I've been intrigued by the idea of hiking with an umbrella for many years (I think it started out as a Ray Jardine technique and then got picked up by the lightweight backpacking crowd in general to the point where trekking umbrellas are now readily available and you don't have to fashion your own).
I hadn't owned an umbrella since I was a little kid (I always figured, what's the point?). Then C got me a Totes trekking umbrella for Christmas, and I bought a euroSCHRIM Lightflex trekking umbrella before our trip. I had expected we'd need the umbrellas more for sun shelter than rain, and had intended to get a silver one, for better UV reflection, but there were none available at the time I ordered. As it turned out, we got at least as much rain as sun, and the umbrellas got a workout in wet weather
- I was surprised to find I really liked hiking with an umbrella, especially in the rain. It creates like a little micro-rain-free-environment (did everyone else already know this?).
- Both umbrellas were light and not too wide or unwieldy. I preferred the Lightflex for its slightly lighter weight and more comfortable handle, and the fact that it's not collapsible (for some reason that extra step annoyed me).

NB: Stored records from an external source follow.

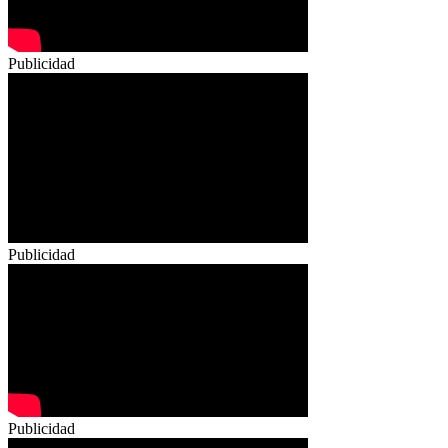
Publicidad
Publicidad
Publicidad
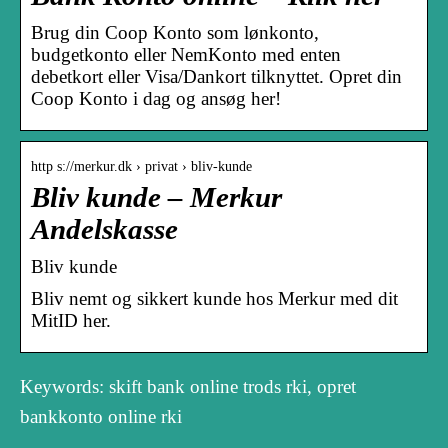
Brug din Coop Konto som lønkonto,
budgetkonto eller NemKonto med enten
debetkort eller Visa/Dankort tilknyttet. Opret din
Coop Konto i dag og ansøg her!
http s://merkur.dk › privat › bliv-kunde
Bliv kunde – Merkur
Andelskasse
Bliv kunde
Bliv nemt og sikkert kunde hos Merkur med dit
MitID her.
Keywords: skift bank online trods rki, opret
bankkonto online rki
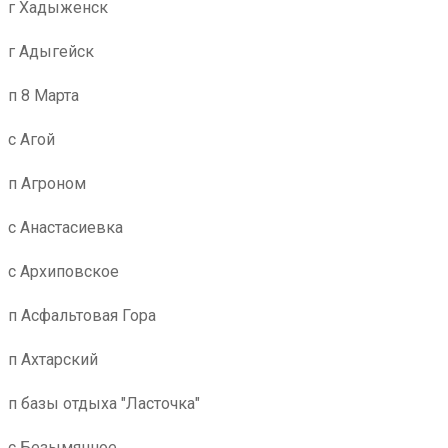
г Хадыженск
г Адыгейск
п 8 Марта
с Агой
п Агроном
с Анастасиевка
с Архиповское
п Асфальтовая Гора
п Ахтарский
п базы отдыха "Ласточка"
с Безымянное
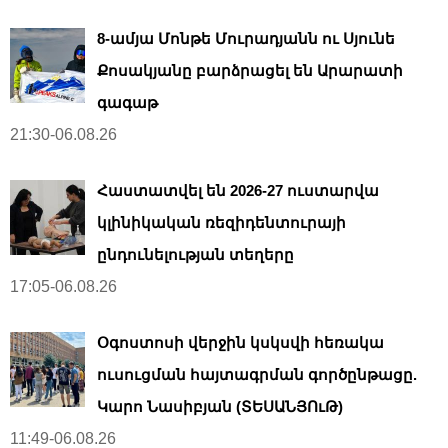
8-ամյա Մոնթե Մուրադյանն ու Սյունե
Քոսակյանը բարձրացել են Արարատի
գագաթ
21:30-06.08.26
Հաստատվել են 2026-27 ուստարվա
կլինիկական ռեզիդենտուրայի
ընդունելության տեղերը
17:05-06.08.26
Օգոստոսի վերջին կսկսվի հեռակա
ուսուցման հայտագրման գործընթացը.
Կարո Նասիբյան (ՏԵՍԱՆՅՈւԹ)
11:49-06.08.26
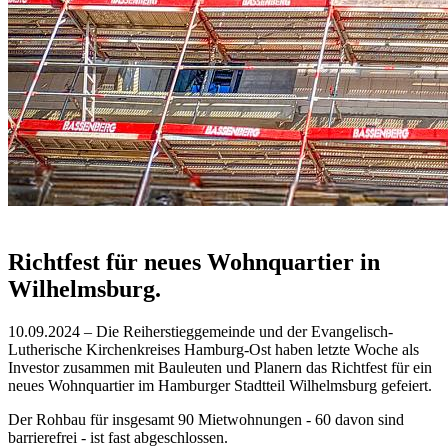
Richtfest für neues Wohnquartier in
Wilhelmsburg.
10.09.2024 – Die Reiherstieggemeinde und der Evangelisch-
Lutherische Kirchenkreises Hamburg-Ost haben letzte Woche als
Investor zusammen mit Bauleuten und Planern das Richtfest für ein
neues Wohnquartier im Hamburger Stadtteil Wilhelmsburg gefeiert.
Der Rohbau für insgesamt 90 Mietwohnungen - 60 davon sind
barrierefrei - ist fast abgeschlossen.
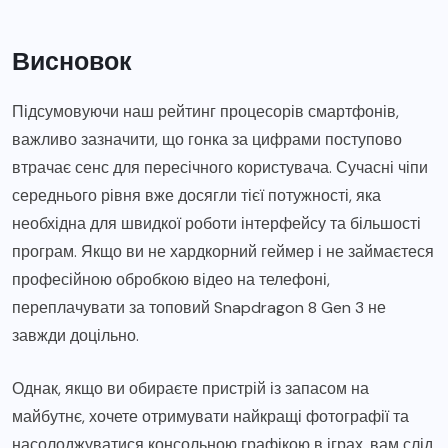
Висновок
Підсумовуючи наш рейтинг процесорів смартфонів,
важливо зазначити, що гонка за цифрами поступово
втрачає сенс для пересічного користувача. Сучасні чіпи
середнього рівня вже досягли тієї потужності, яка
необхідна для швидкої роботи інтерфейсу та більшості
програм. Якщо ви не хардкорний геймер і не займаєтеся
професійною обробкою відео на телефоні,
переплачувати за топовий Snapdragon 8 Gen 3 не
завжди доцільно.
Однак, якщо ви обираєте пристрій із запасом на
майбутнє, хочете отримувати найкращі фотографії та
насолоджуватися консольною графікою в іграх, вам слід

- When we were hiking in on-again-off-again rain, I didn't have to dig my raincoat out of my pack and put it on and then take it off and then put it on again (or hike in a sweaty plastic coat between downpours), but rather just pop the umbrella up and then down and then up.

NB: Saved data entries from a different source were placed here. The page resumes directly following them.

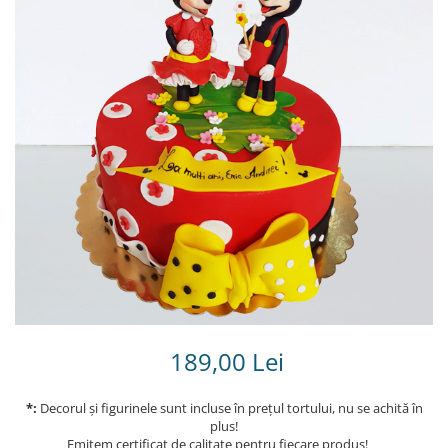
Torturi in frosting- crema pentru
baieti
Torturi cu flori
Tortulețe 1.7 kg - 2 kg
189,00 Lei
*:
Decorul și figurinele sunt incluse în prețul tortului, nu se achită în
plus!
Emitem certificat de calitate pentru fiecare produs!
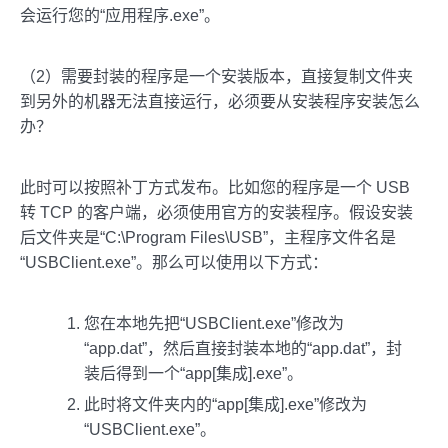
会运行您的“应用程序.exe”。
（2）需要封装的程序是一个安装版本，直接复制文件夹
到另外的机器无法直接运行，必须要从安装程序安装怎么
办？
此时可以按照补丁方式发布。比如您的程序是一个 USB
转 TCP 的客户端，必须使用官方的安装程序。假设安装
后文件夹是“C:\Program Files\USB”，主程序文件名是
“USBClient.exe”。那么可以使用以下方式：
您在本地先把“USBClient.exe”修改为
“app.dat”，然后直接封装本地的“app.dat”，封
装后得到一个“app[集成].exe”。
此时将文件夹内的“app[集成].exe”修改为
“USBClient.exe”。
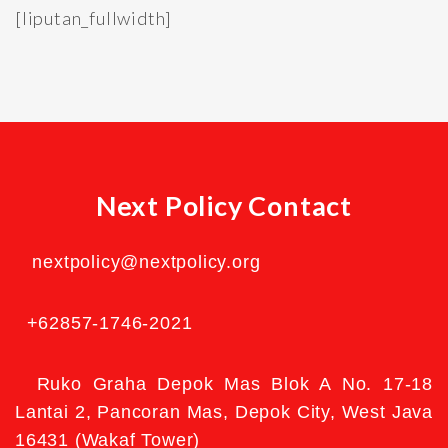
[liputan_fullwidth]
Next Policy Contact
nextpolicy@nextpolicy.org
+62857-1746-2021
Ruko Graha Depok Mas Blok A No. 17-18
Lantai 2, Pancoran Mas, Depok City, West Java
16431 (Wakaf Tower)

- I didn't have a noisy, crackly hood over my head when it was raining.
- The umbrella provided some (but not total) protection to my day pack and camera.

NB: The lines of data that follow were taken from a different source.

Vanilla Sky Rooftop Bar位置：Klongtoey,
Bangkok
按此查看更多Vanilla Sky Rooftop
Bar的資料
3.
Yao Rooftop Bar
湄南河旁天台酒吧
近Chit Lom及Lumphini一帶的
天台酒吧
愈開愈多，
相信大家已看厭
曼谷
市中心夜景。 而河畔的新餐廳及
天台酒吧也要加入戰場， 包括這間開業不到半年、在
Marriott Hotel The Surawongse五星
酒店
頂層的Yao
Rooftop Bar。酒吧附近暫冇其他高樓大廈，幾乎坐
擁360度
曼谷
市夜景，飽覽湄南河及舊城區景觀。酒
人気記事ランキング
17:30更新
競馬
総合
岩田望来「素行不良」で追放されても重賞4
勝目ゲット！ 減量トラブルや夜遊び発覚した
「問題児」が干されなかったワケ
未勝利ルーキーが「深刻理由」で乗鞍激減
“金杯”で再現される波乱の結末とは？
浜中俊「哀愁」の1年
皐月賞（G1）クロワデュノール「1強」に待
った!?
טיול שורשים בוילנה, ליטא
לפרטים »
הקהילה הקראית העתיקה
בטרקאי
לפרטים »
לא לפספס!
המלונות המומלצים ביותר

- It made for a handy little shelter both in camp and during trail-side rest stops.
- I was able to take pictures under it during a light rain.
- The umbrella does not take the place of rain gear in a downpour. At the Sand Dunes, I walked to the camper registration booth and then stopped in the bathroom on my way back to our site. While I was in there, the skies opened up and by the time I got to our campsite, a few 100 yards away, I was soaked from the armpits down--the umbrella kept dry only the part of me that might be carved into a marble bust if I were an important historical figure.
- It's one more thing to pack and carry. Sometimes I did, sometimes I didn't.
- It didn't provide as much sun protection as I'd hoped. I picked a light color thinking it would be more reflective, but a lot of the sunlight shined right through. Before going on a serious desert or mountain hike in an exposed area, I would get a silver one.
- It takes up a hand. There are hacks people use to attach them hands-free to their backpacks. I didn't try this with my day pack, and I'm not sure if I'd want to lose the ability to control the direction of the umbrella.
Overall: I'm a convert. Just the convenience and elimination of annoying hood noise alone was enough to convince me. I can't wait to try it on a longer backpacking trip.